Nur wenige Stunden zuvor hatte Trump GM über Twitter angegriffen. Der Konzern halte sein Versprechen nicht ein, „sehr schnell“ 40.000 Beatmungsgeräte zu liefern, behauptete er. Trump drohte GM damit, das für Kriegszeiten vorgesehene Gesetz einzusetzen, mit dem er stärker in die Privatwirtschaft eingreifen kann. Trump hatte das Gesetz Mitte des Monats unterschrieben, bislang aber nicht angewendet.

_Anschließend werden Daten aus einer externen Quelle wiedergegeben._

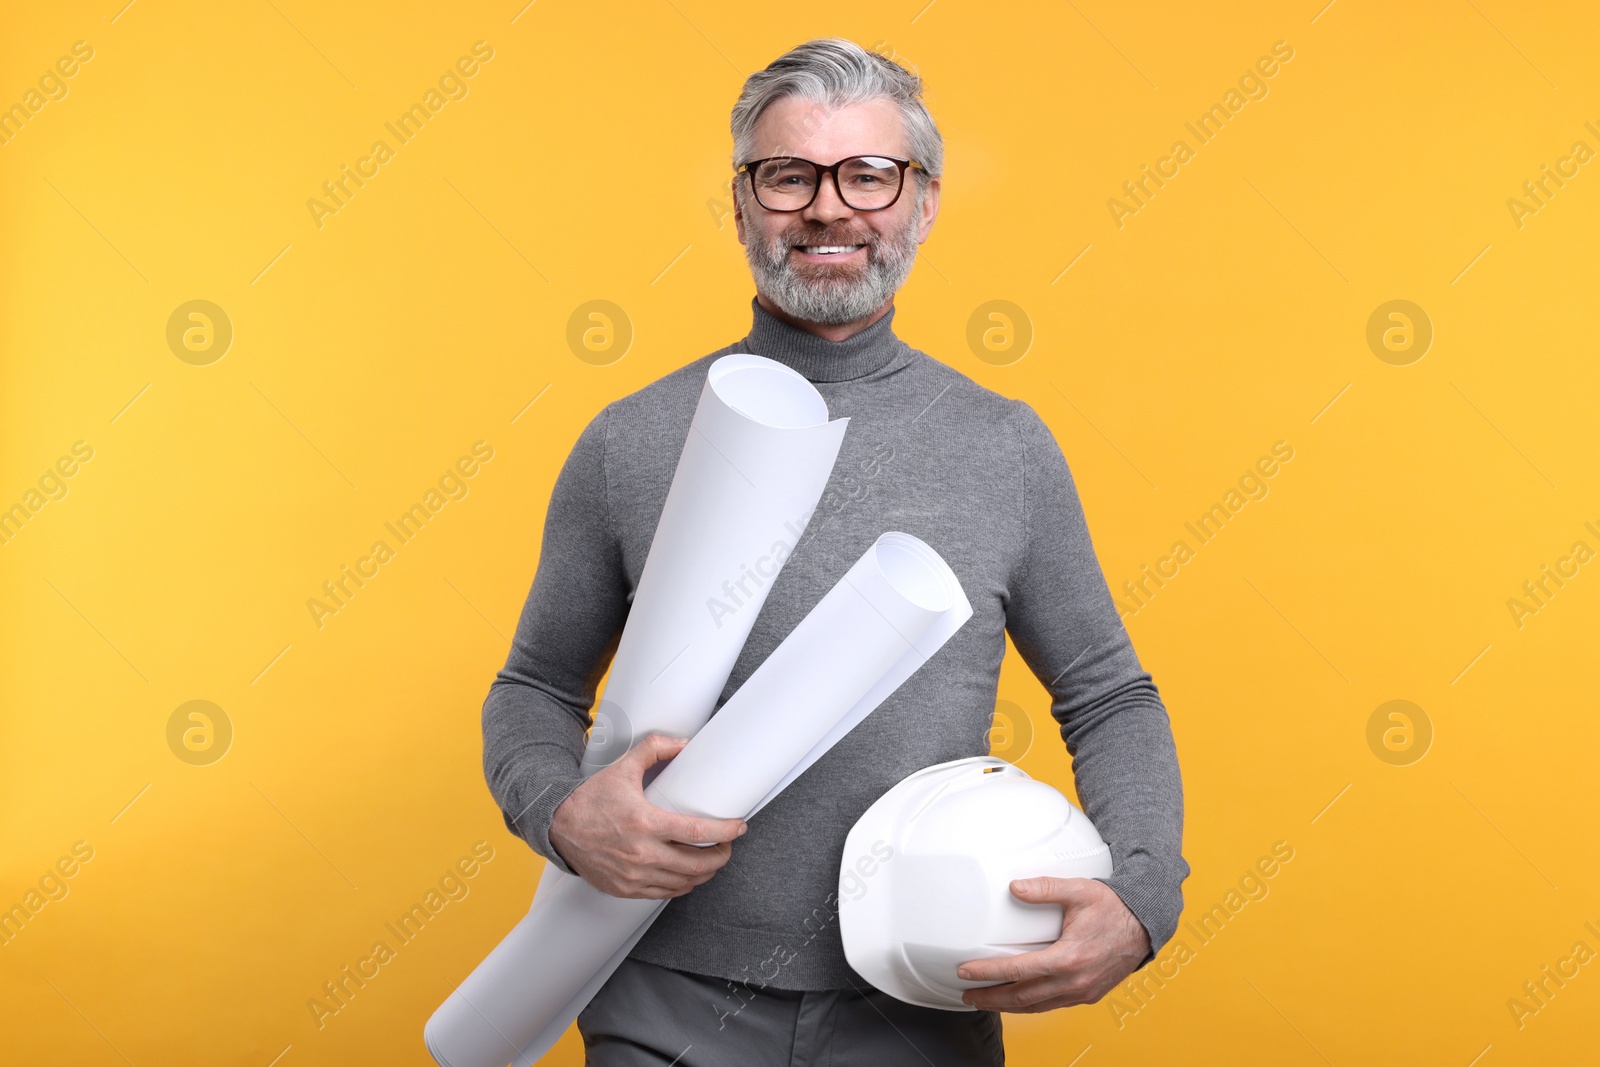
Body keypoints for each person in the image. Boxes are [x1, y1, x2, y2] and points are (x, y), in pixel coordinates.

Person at [481, 37, 1188, 1066]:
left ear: (924, 202)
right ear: (739, 204)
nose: (827, 208)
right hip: (659, 997)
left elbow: (1108, 694)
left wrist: (1138, 897)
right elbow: (534, 682)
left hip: (922, 999)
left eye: (869, 173)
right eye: (787, 175)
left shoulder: (1003, 445)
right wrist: (558, 811)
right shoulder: (630, 438)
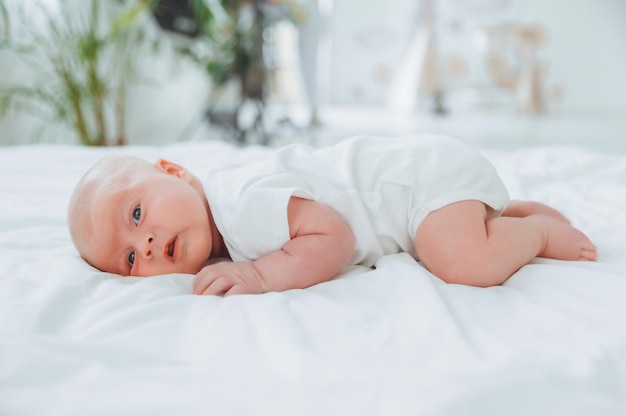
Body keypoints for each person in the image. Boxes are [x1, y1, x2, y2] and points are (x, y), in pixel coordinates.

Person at [68, 134, 598, 296]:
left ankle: (533, 232)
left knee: (461, 261)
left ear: (177, 171)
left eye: (137, 213)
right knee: (446, 239)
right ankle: (497, 215)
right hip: (428, 192)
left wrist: (257, 274)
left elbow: (333, 235)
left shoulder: (238, 202)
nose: (149, 241)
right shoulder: (220, 226)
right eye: (131, 259)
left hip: (420, 184)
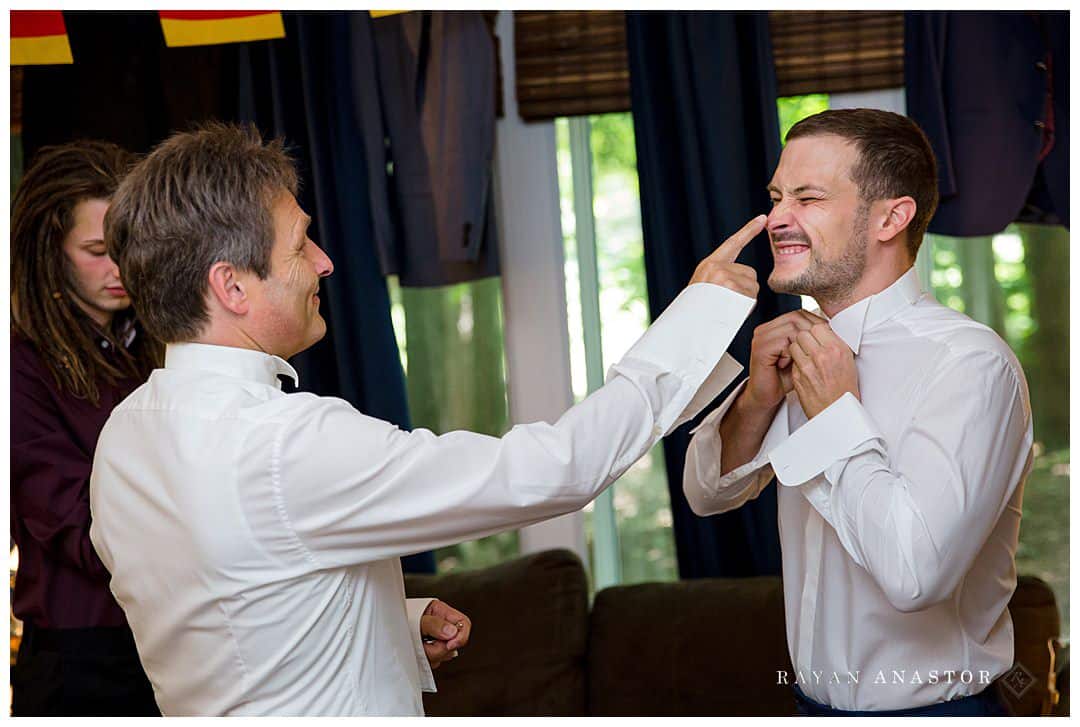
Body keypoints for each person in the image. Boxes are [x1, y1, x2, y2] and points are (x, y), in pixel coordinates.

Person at [88, 122, 765, 716]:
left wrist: (387, 621)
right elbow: (553, 471)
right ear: (231, 285)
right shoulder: (284, 443)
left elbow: (222, 600)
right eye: (300, 246)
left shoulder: (123, 436)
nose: (324, 262)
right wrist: (696, 318)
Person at [683, 108, 1032, 716]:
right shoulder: (795, 350)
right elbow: (706, 494)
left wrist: (836, 416)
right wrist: (758, 400)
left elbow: (914, 576)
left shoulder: (971, 365)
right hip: (808, 706)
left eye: (808, 198)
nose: (776, 219)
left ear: (890, 217)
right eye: (776, 196)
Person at [10, 141, 162, 715]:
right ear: (50, 250)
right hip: (82, 657)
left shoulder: (157, 342)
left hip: (167, 637)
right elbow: (78, 524)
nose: (119, 269)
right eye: (97, 250)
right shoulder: (20, 366)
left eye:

Die Herstellung der benötigten Beatmungsgeräte gilt für branchenfremde Unternehmen als sehr komplex.

Jörg Tschürtz

Franzosen müssen bis 15. April zuhause bleiben

20:43
27.03.2020
In Frankreich sind die strengen Ausgangsbeschränkungen im Kampf gegen das Coronavirus um gut zwei Wochen verlängert worden. Die Französinnen und Franzosen müssten mindestens bis zum 15. April zu Hause bleiben, kündigte Frankreichs Premier Édouard Philippe nach einer Regierungssitzung unter Vorsitz von Präsident Emmanuel Macron am Freitag an. „Dieser Zeitraum kann verlängert werden, wenn die gesundheitliche Situation dies erfordert“, sagte Philippe.

Jörg Tschürtz

Genesungswünsche aus dem Weißen Haus

19:57
27.03.2020
US-Präsident Donald Trump hat dem mit dem Corona-Virus infizierten britischen Premierminister Boris Johnson eine „rasche Genesung“ gewünscht. Beide hätten in einem Gespräch vereinbart, bei der Bekämpfung des Corona-Virus und der Stärkung der Weltwirtschaft weiter eng zusammenzuarbeiten, erklärte das Weiße Haus am Freitag. Die Beiden seien zuversichtlich, dass die beiden Staaten „stärker als je zuvor“ aus der Krise hervorgehen würden, hieß es weiter.

Johnson hatte am Freitag mitgeteilt, er habe sich mit dem neuen Virus Sars-CoV-2 angesteckt. Er habe milde Symptome - Husten und Fieber - entwickelt, sagte Johnson in einer Videobotschaft. „Ich arbeite von zuhause, ich bin in Selbstisolation“, sagte Johnson (55) weiter.